Friday, June 12, 2009

Something you won't care about

I'm writing something at the moment. Who knows what it is. Us artists don't concern ourselves with labels like you little people do. Currently it's held up in a mire of plotting difficulties. Bearing close attention to a quote I read from Joseph O'Neill, I am taking care to 'lie as little as possible, tell as close to the truth as you can'. Why? Because I liked the sentiment. Didn't like Netherland though, unlike Obama. Needless to say, consciously not lying is one of the hardest things I've ever done. Lying, or 'revisionism' as I like to call it, is as necessary to my daily life as breathing. Even recounting anecdotes to friends I find myself, almost unconsciously, sexing things up: flat-sounding dialogue is brought to fruity succinctness, dull circumstances glossed over. It's my hunger for narrative, I tell myself and don't get too concerned.

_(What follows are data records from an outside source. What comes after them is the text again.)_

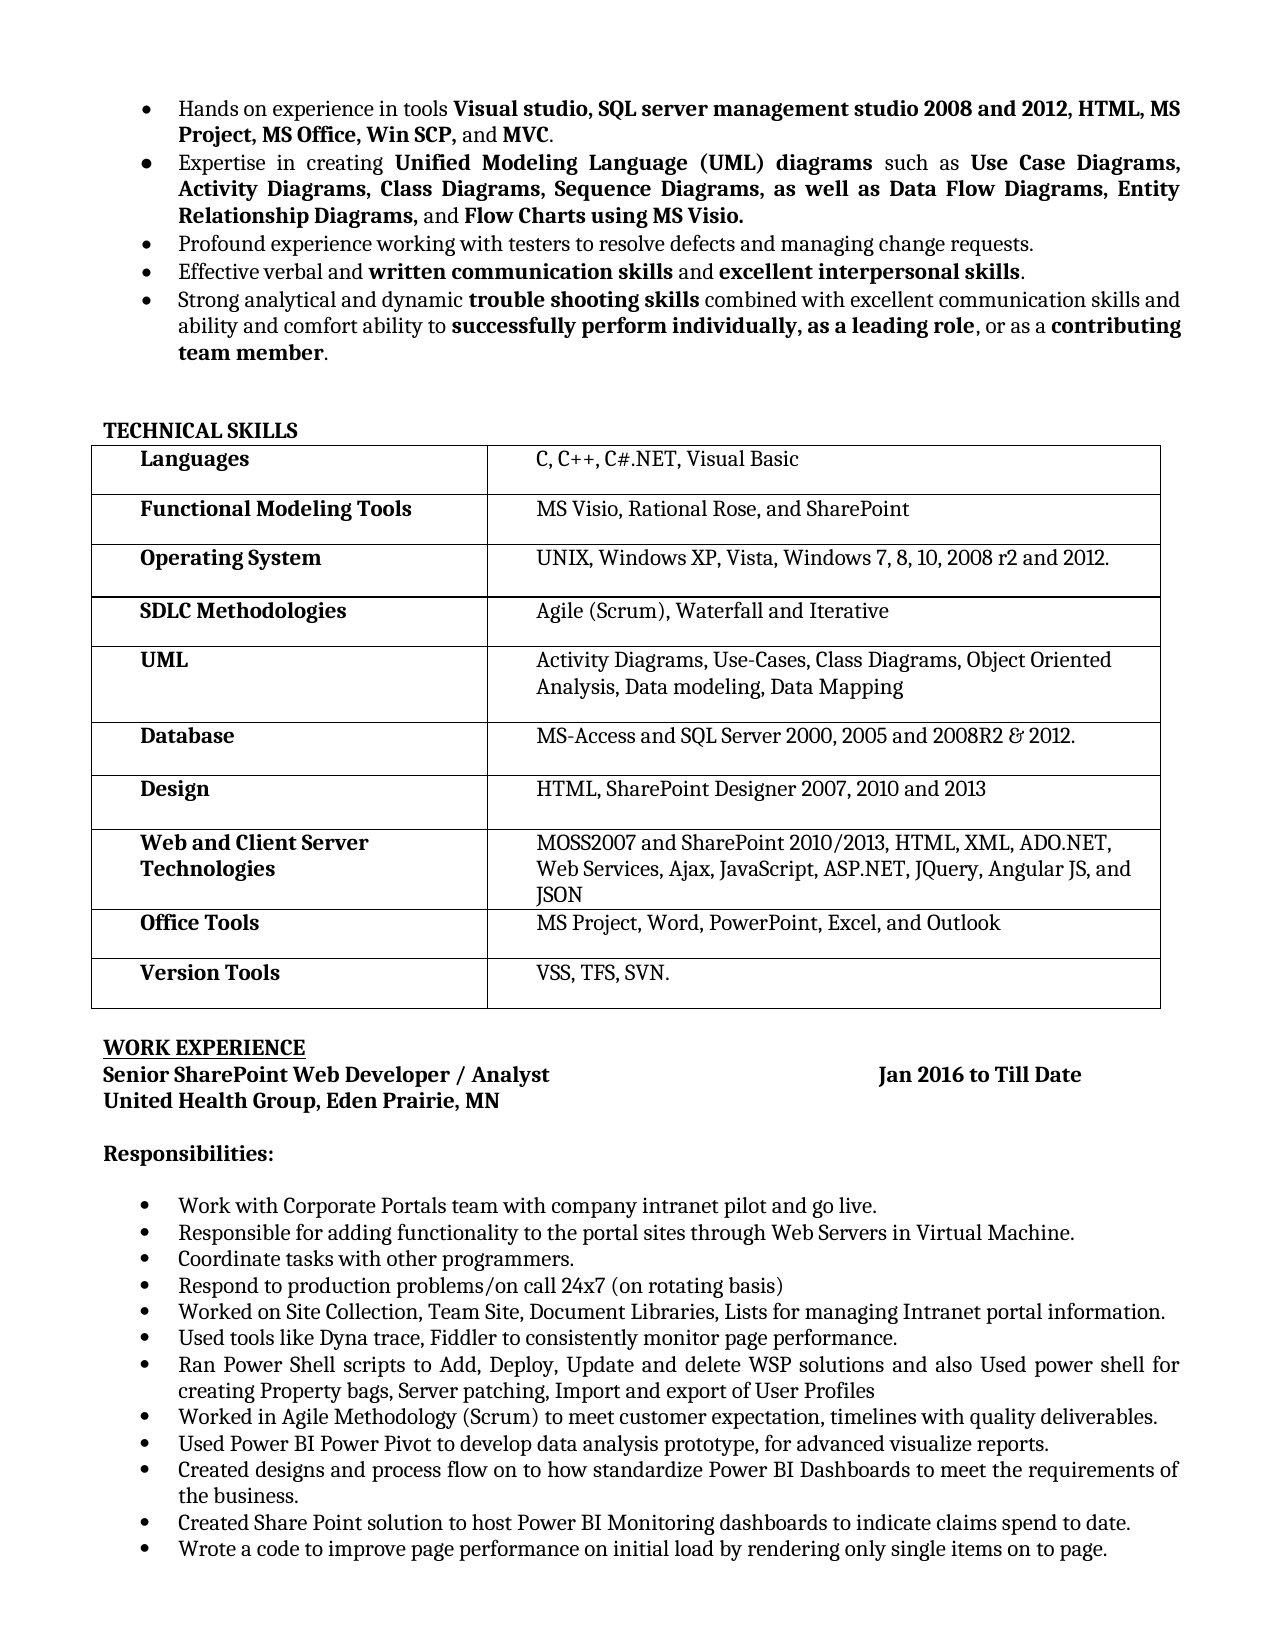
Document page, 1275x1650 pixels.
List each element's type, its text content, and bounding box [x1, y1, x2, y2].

list Used tools like Dyna trace, Fiddler to consistently monitor page performance. [141, 1325, 1181, 1351]
text TECHNICAL SKILLS [103, 418, 1181, 445]
table_cell Activity Diagrams, Use-Cases, Class Diagrams, Object Oriented Analysis, Data modeling, Data Mapping [488, 647, 1160, 722]
list Used Power BI Power Pivot to develop data analysis prototype, for advanced visualize reports. [141, 1431, 1200, 1457]
list Work with Corporate Portals team with company intranet pilot and go live. [141, 1193, 1181, 1220]
text Senior SharePoint Web Developer / Analyst Jan 2016 to Till Date [103, 1062, 1181, 1088]
table_header Languages [92, 446, 487, 494]
list Wrote a code to improve page performance on initial load by rendering only single items on to page. [141, 1536, 1181, 1562]
list Hands on experience in tools Visual studio, SQL server management studio 2008 and 2012, HTML, MS Project, MS Office, Win SCP, and MVC. [141, 94, 1181, 148]
text United Health Group, Eden Prairie, MN [103, 1088, 1181, 1114]
table_cell MS Project, Word, PowerPoint, Excel, and Outlook [488, 910, 1160, 958]
list Responsible for adding functionality to the portal sites through Web Servers in Virtual Machine. [141, 1220, 1181, 1246]
list Worked in Agile Methodology (Scrum) to meet customer expectation, timelines with quality deliverables. [141, 1404, 1181, 1431]
list Expertise in creating Unified Modeling Language (UML) diagrams such as Use Case Diagrams, Activity Diagrams, Class Diagrams, Sequence Diagrams, as well as Data Flow Diagrams, Entity Relationship Diagrams, and Flow Charts using MS Visio. [141, 148, 1181, 229]
table_cell MS Visio, Rational Rose, and SharePoint [488, 495, 1160, 544]
list Created designs and process flow on to how standardize Power BI Dashboards to meet the requirements of the business. [141, 1457, 1181, 1509]
table_cell Database [92, 723, 487, 775]
text WORK EXPERIENCE [103, 1035, 1181, 1062]
table_header C, C++, C#.NET, Visual Basic [488, 446, 1160, 494]
list Coordinate tasks with other programmers. [141, 1246, 1181, 1272]
table_cell VSS, TFS, SVN. [488, 959, 1160, 1008]
table_cell SDLC Methodologies [92, 598, 487, 646]
table_cell Design [92, 776, 487, 828]
table_cell Version Tools [92, 959, 487, 1008]
list Respond to production problems/on call 24x7 (on rotating basis) [141, 1272, 1181, 1299]
table_cell UML [92, 647, 487, 722]
table_cell UNIX, Windows XP, Vista, Windows 7, 8, 10, 2008 r2 and 2012. [488, 545, 1160, 596]
list Strong analytical and dynamic trouble shooting skills combined with excellent communication skills and ability and comfort ability to successfully perform individually, as a leading role, or as a contributing team member. [141, 285, 1181, 366]
list Effective verbal and written communication skills and excellent interpersonal skills. [141, 257, 1181, 285]
table_cell Office Tools [92, 910, 487, 958]
list Ran Power Shell scripts to Add, Deploy, Update and delete WSP solutions and also Used power shell for creating Property bags, Server patching, Import and export of User Profiles [141, 1351, 1181, 1404]
list Worked on Site Collection, Team Site, Document Libraries, Lists for managing Intranet portal information. [141, 1299, 1181, 1325]
table_cell MOSS2007 and SharePoint 2010/2013, HTML, XML, ADO.NET, Web Services, Ajax, JavaScript, ASP.NET, JQuery, Angular JS, and JSON [488, 830, 1160, 909]
list Created Share Point solution to host Power BI Monitoring dashboards to indicate claims spend to date. [141, 1509, 1181, 1536]
table_cell HTML, SharePoint Designer 2007, 2010 and 2013 [488, 776, 1160, 828]
table_cell MS-Access and SQL Server 2000, 2005 and 2008R2 & 2012. [488, 723, 1160, 775]
table_cell Functional Modeling Tools [92, 495, 487, 544]
table_cell Web and Client Server Technologies [92, 830, 487, 909]
table_cell Operating System [92, 545, 487, 596]
list Profound experience working with testers to resolve defects and managing change requests. [141, 229, 1181, 257]
table_cell Agile (Scrum), Waterfall and Iterative [488, 598, 1160, 646]
text Responsibilities: [103, 1141, 1181, 1167]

So I don't lie. Or I try not to. Apparently I don't plot anything I write either as everything frequently takes wild swings away from their starting point without my permission. I like to sketch things out in my head while driving 'round town in the evenings but instead I flash past familiar places and people and they remind me of past events and a new insight occurs to me: I'll use that, I think: that's genuine therefore good. Consequentially my cast change personalities almost daily, my hero's motives alter with my own capriciousness. One day I am forgiving towards all men: relationships prosper, goodness is rewarded, and my heroine gets invited to a party. The next I want them to suffer. Stupidity abounds; all humankind is selfish and cruel; unkind wives leave their pathetic husbands. My comic relief gets more and more violent as my mood gets worse, and I'm finding laughs in pushing people over, having them bump their shins, stub toes, lose wallets. I am honest, burningly honest, letting my temper and occasional torments play with my storyboard, rearrange my written world.

This can't continue. This is how children write, it's immature and inconsistent and pointless. Eventually you're not writing fiction, you're just keeping a diary and changing the names.

3 comments:

Audrey said...

Is this true? Lucy, I canny wait like!

Von Linus said...

Good stuff. I'm writing in a agroup at the moment. Maybe you could look at that, apart from the shame of having your every thought torn apart by miserable hyenas who aren't your equal.

Still, I deal with it well.

JMH said...

I fail to see what's wrong with how children write, and I think it is honest to be immature and inconsistent. And life? Pointless. I'm laughing now. I can't take myself seriously.